PC-RL-Core
A Deliberative Predictive Coding (DPC) reinforcement learning agent that learns to play Tic-Tac-Toe from scratch, implemented entirely in Rust with zero ML framework dependencies.
The actor deliberates before acting by running an iterative free energy minimization loop (predictive coding inference), and a residual echo of that deliberation feeds back into weight updates as a structured micro-regularizer.

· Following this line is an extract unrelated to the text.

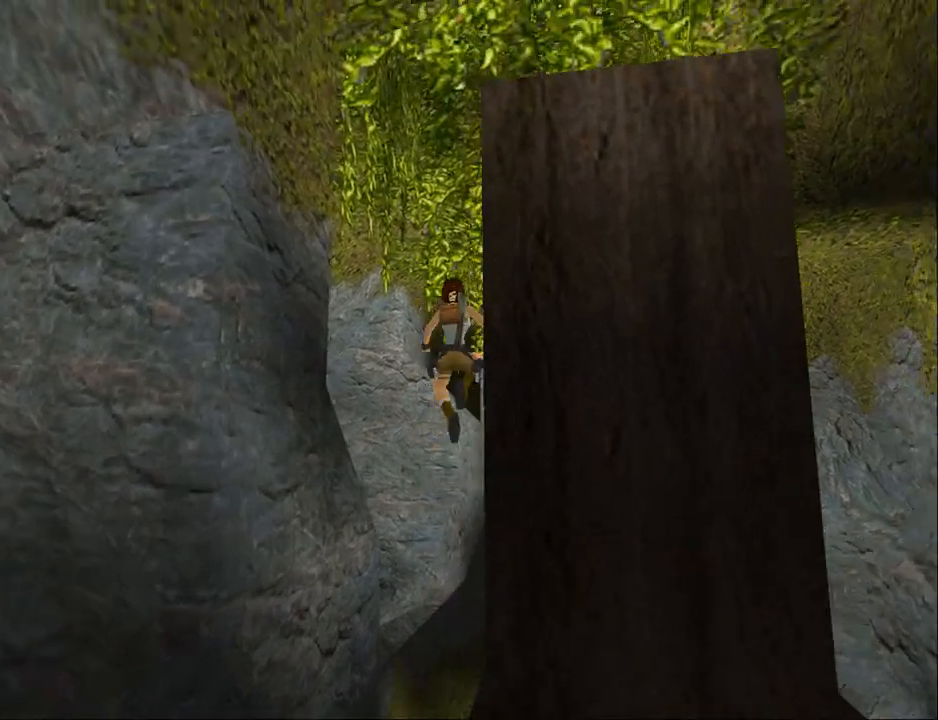
{"buttons": ["DPAD_UP", "DPAD_RIGHT"], "events": []}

These two mechanisms form a coupled system: deliberation generates the signal, the signal improves learning, and better learning improves future deliberation. The agent trains via REINFORCE with baseline against minimax opponents with curriculum learning.
The core library (pc-rl-core) is backend-agnostic: all linear algebra operations are abstracted behind a LinAlg trait, enabling future GPU backends (wgpu, CUDA) without changing the RL logic.
Results
The agent reaches minimax depth 9 (near-perfect play) in 40% of seeds with a 3-layer [27,27,18] architecture and ultra-low PC error (local_lambda=0.9999):
At depth 9, the agent achieves ~99% draws against a near-perfect minimax opponent -- essentially optimal play for Tic-Tac-Toe.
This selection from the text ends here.